Stop supporting Joe Biden
No explanation is needed here. Literally just stop. If you need further clarification go to wikipedia.org/joebiden or whatever it is and tell me again why this guy should be president. That might not be the right link, trust me I don’t care. I’m glad he has lots of experience, but having lots of experience of being a shitty senator followed by being a figurehead doesn’t make you a better candidate.
How anyone who has that record, and will be in his 80’s during his presidency, can poll at almost 40% in this crowded of a primary is beyond me. Alas, what do I know, I’m not a boomer.

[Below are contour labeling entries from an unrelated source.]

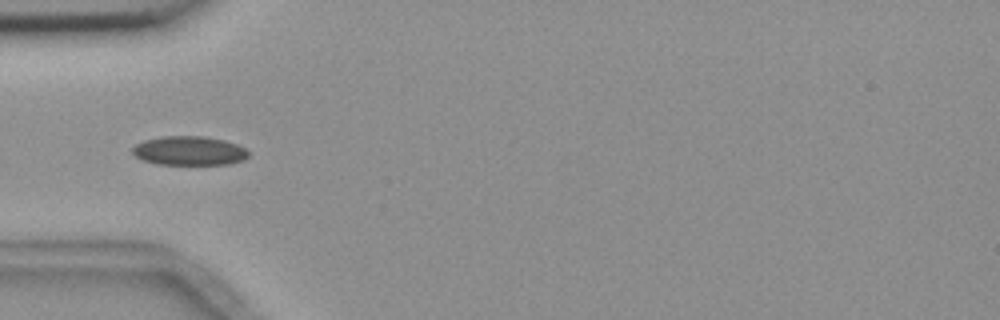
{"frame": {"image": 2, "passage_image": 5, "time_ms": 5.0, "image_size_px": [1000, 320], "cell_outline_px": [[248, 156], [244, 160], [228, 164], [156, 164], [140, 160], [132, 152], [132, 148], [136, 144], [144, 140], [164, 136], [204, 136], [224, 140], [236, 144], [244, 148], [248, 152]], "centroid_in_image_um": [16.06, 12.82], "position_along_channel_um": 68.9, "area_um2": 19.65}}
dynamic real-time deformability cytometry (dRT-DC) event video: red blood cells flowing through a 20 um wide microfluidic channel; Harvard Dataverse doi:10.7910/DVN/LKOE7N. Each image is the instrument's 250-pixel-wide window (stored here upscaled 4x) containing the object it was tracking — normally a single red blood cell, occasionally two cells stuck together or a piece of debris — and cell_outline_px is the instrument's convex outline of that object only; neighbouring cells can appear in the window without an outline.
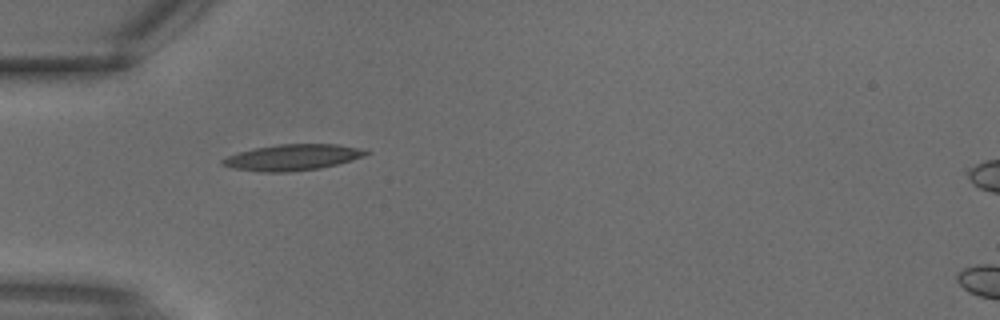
{"species": "common noctule bat (a hibernating species)", "species_latin": "Nyctalus noctula", "temperature_condition": "warm", "stored_images_in_passage": 1, "camera_frame_rate_fps": 3000, "um_per_image_px": 0.085, "animal": {"sex": "male", "body_mass_g": 18.8}, "frame": {"image": 1, "passage_image": 1, "time_ms": 0.0, "image_size_px": [1000, 320], "cell_outline_px": [[372, 152], [364, 156], [352, 160], [320, 168], [288, 172], [260, 172], [236, 168], [220, 164], [220, 160], [228, 156], [252, 148], [280, 144], [336, 144], [356, 148]], "centroid_in_image_um": [24.84, 13.38], "position_along_channel_um": 60.2, "area_um2": 21.56}}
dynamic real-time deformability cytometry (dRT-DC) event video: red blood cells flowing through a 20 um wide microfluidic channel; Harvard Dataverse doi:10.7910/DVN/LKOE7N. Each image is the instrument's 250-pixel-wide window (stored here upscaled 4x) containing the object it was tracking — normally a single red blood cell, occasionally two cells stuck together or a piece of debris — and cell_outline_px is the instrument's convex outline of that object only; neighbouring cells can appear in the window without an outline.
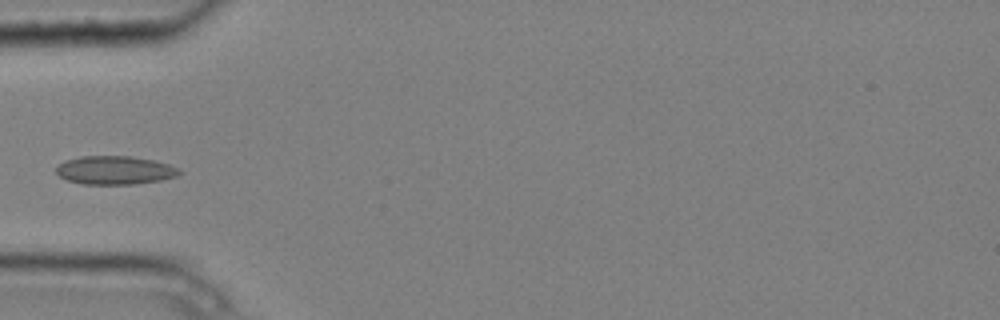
{"species": "common noctule bat (a hibernating species)", "species_latin": "Nyctalus noctula", "temperature_condition": "cold", "stored_images_in_passage": 6, "camera_frame_rate_fps": 3000, "um_per_image_px": 0.085, "animal": {"sex": "male", "body_mass_g": 20.4}, "frame": {"image": 1, "passage_image": 4, "time_ms": 1.0, "image_size_px": [1000, 320], "cell_outline_px": [[184, 172], [176, 176], [160, 180], [136, 184], [84, 184], [68, 180], [60, 176], [56, 172], [56, 164], [64, 160], [80, 156], [132, 156], [152, 160], [168, 164], [180, 168]], "centroid_in_image_um": [9.76, 14.46], "position_along_channel_um": 75.2, "area_um2": 20.58}}
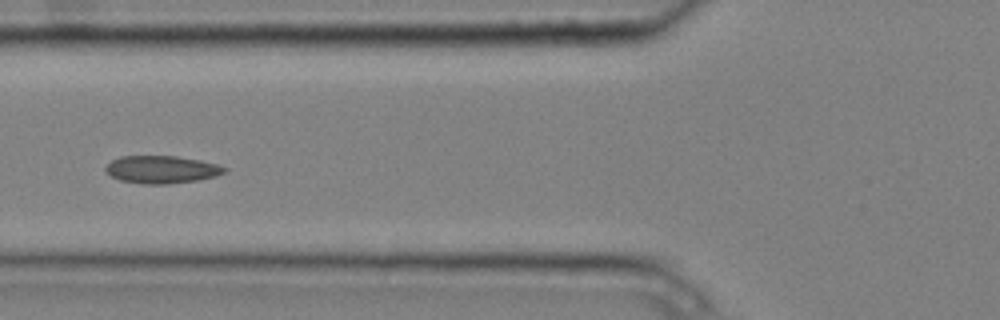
{"frame": {"image": 2, "passage_image": 5, "time_ms": 1.333, "image_size_px": [1000, 320], "cell_outline_px": [[228, 172], [216, 176], [196, 180], [168, 184], [144, 184], [120, 180], [112, 176], [104, 168], [112, 160], [120, 156], [176, 156], [200, 160], [216, 164], [228, 168]], "centroid_in_image_um": [13.77, 14.4], "position_along_channel_um": 112.0, "area_um2": 19.07}}
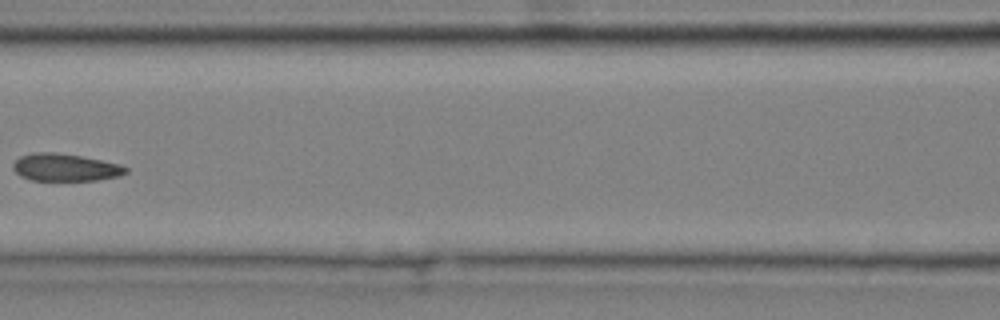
{"frame": {"image": 3, "passage_image": 6, "time_ms": 1.667, "image_size_px": [1000, 320], "cell_outline_px": [[128, 172], [120, 176], [96, 180], [32, 180], [20, 176], [12, 168], [12, 164], [20, 156], [32, 152], [56, 152], [80, 156], [120, 164], [128, 168]], "centroid_in_image_um": [5.53, 14.22], "position_along_channel_um": 161.1, "area_um2": 18.03}}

I’m also a firm believer in what I have now decided to call the, “three runs and you’re out policy.” Where if you’ve run for president 3 times and failed miserably all three times you’re constitutionally barred from trying again because you’re annoying me. I’m sure this will easily pass a constitutional convention and spell the doom of Biden, Rocky De La Fuente, John Kasich, and others from running.
At least I’m not calling for the disenfranchisement of boomers. Maybe in another edition.
Why we should have 37 states
While I’m putting out proposals for grandiose ideas I have an even better one. Cut down the country to 37 states. This is a bit far fetched, but hear me out, 13 states are literally too stupid to be considered states. If your state is one of the 13 that hasn’t expanded Medicaid I hate to tell you, but you’ve lost your, “should be a state,” privileges.
The federal government pays 90% of the cost of a state expanding medicaid recipients to those below 138% of the federal poverty guideline. So in other words, the federal government is paying almost all related expenses of covering poverty stricken people’s healthcare. Why wouldn’t you take the free money.
Oh, that’s right, you’re a conservative who doesn’t want big worshington telling you what to do. So you decide to screw your own people because they can chill while you play partisan games. Expand medicaid, start helping people, and listen to your constituents who overwhelmingly support it.
Please don’t go to war with Iran
I’m sure John Bolton reads my humble newsletter so I’m asking you sir please don’t make us go to war with Iran. I just finished college and I have a job lined up and I don’t feel like getting drafted to go fight another pointless war over a black syrup.
This is a very mild take as who the hell would support a war with Iran outside of the Chief Hawks in DC, but the recent pregaming (this is what I will now forever call the war planning they do) showing 120,000 soldiers going into Iran is awful.
We all know who Bolton and Co. are and what they want, but I really just want to go to Cheeseville and have some curds. I don’t even know if they have milk and cheese in Iran, not going to bother looking it up. Anyways, don’t draft me.
Trivia
Wednesday at Pastimes Pub Worthington (*not Crosswoods) where we will be defending our 2-week winning streak.
Have a cheese filled day. I think I’m getting a tuna melt for lunch.